-------- Given records

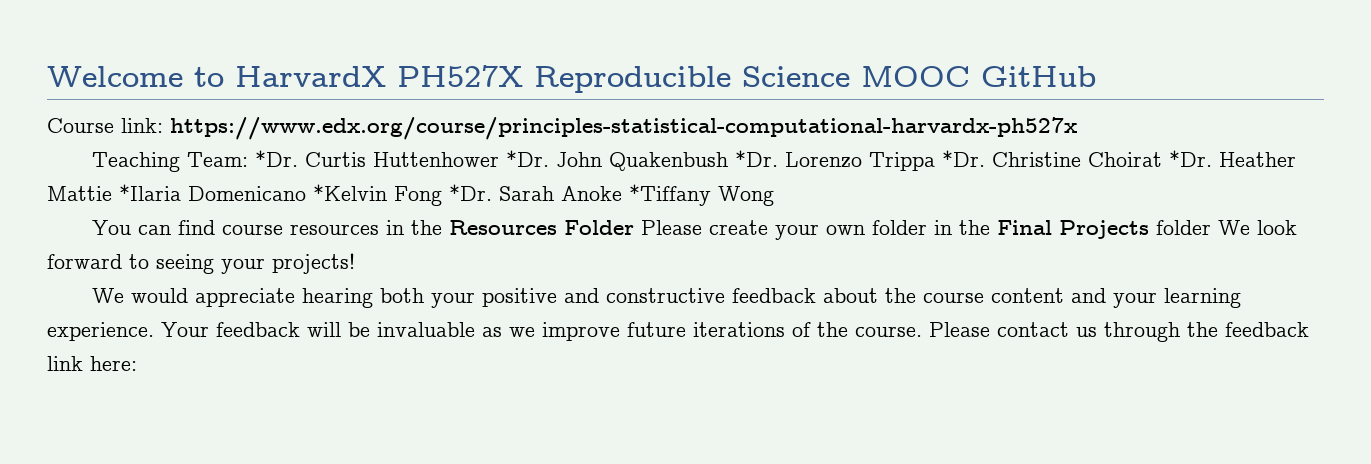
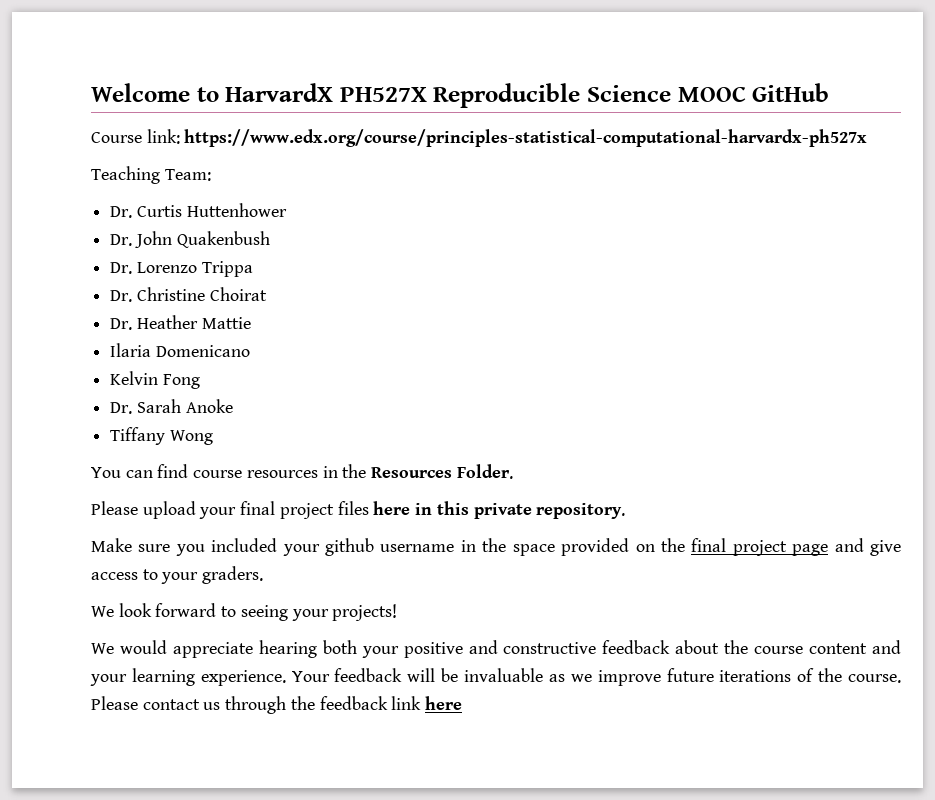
[254,150,298,167] *Dr. -> [110,206,133,218] // Dr.
[505,150,549,167] *Dr. -> [110,234,133,246] // Dr.
[734,150,778,167] *Dr. -> [110,262,133,274] // Dr.
[941,150,985,167] *Dr. -> [110,290,133,302] // Dr.
[1168,150,1212,167] *Dr. -> [110,318,133,330] // Dr.
[119,184,181,201] *Ilaria -> [110,343,152,357] // Ilaria
[313,184,387,201] *Kelvin -> [110,371,159,385] // Kelvin
[449,184,492,201] *Dr. -> [110,402,133,414] // Dr.
[629,184,711,206] *Tiffany -> [110,427,166,445] // Tiffany
[563,220,1211,240] Folder Please create your own folder in the Final Projects folder -> [456,464,513,479] [91,501,626,519] [91,538,901,556] [91,566,264,584] Folder. // Please upload your final project files here in this private repository. // Make sure you included your github username in the space provided on the final project page and give access to your graders. //
[90,356,137,371] here: -> [425,696,463,710] here

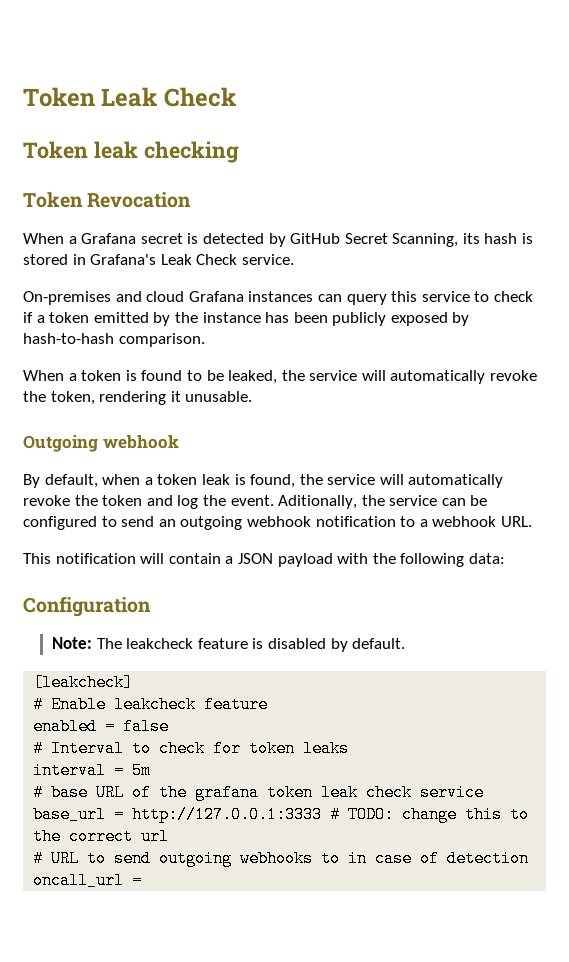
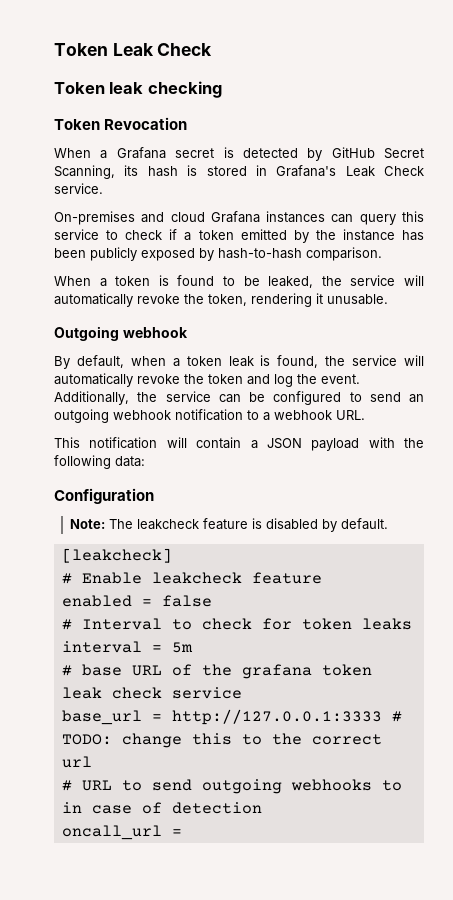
[278,495,358,509] Aditionally, -> [54,391,129,405] Additionally,

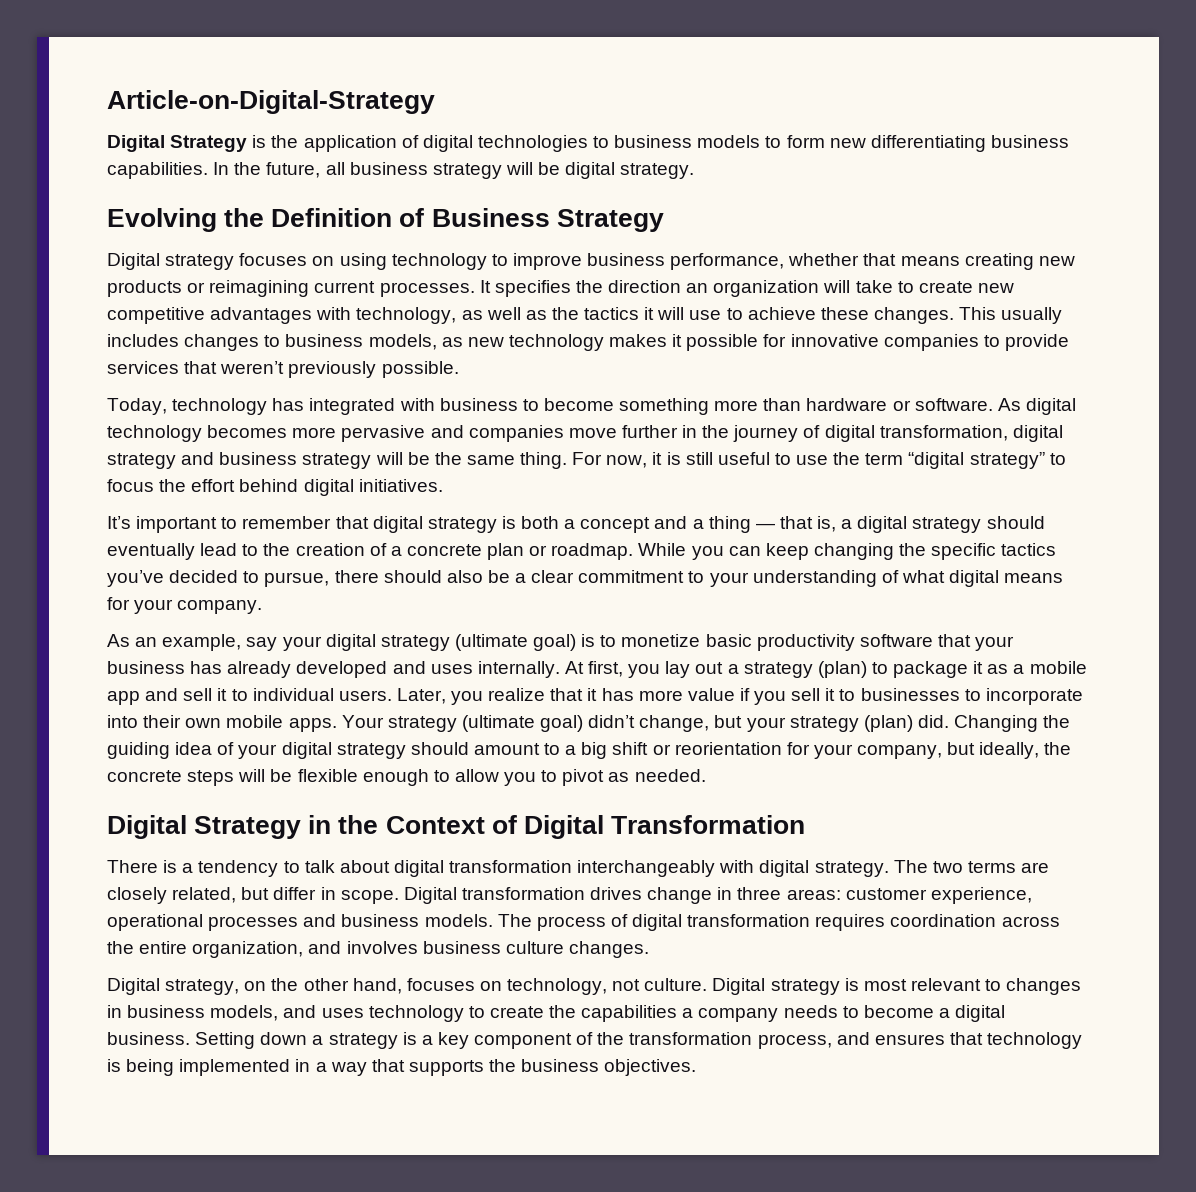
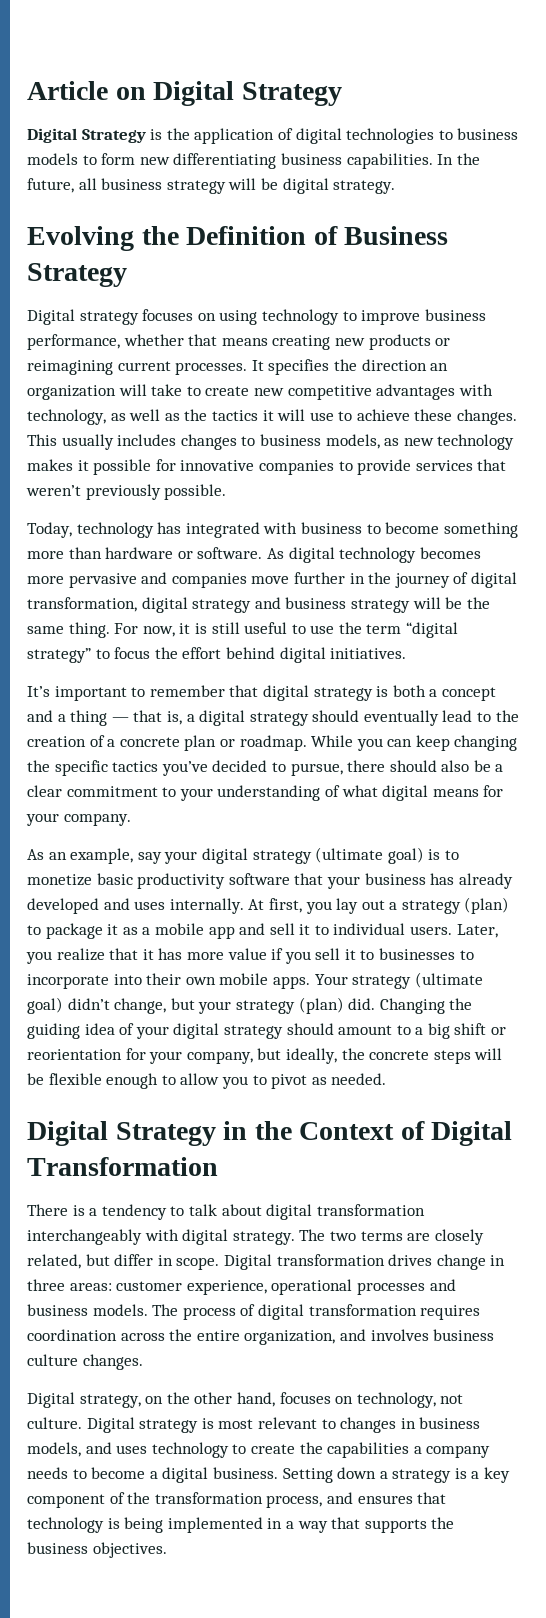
[107,90,435,114] Article-on-Digital-Strategy -> [27,81,342,106] Article on Digital Strategy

----------------

The required answer is the exact run of lines above starting at the line with "[119,184,181,201] *Ilaria ->" and ending at the line with "[629,184,711,206] *Tiffany ->", with both ends present.

[119,184,181,201] *Ilaria -> [110,343,152,357] // Ilaria
[313,184,387,201] *Kelvin -> [110,371,159,385] // Kelvin
[449,184,492,201] *Dr. -> [110,402,133,414] // Dr.
[629,184,711,206] *Tiffany -> [110,427,166,445] // Tiffany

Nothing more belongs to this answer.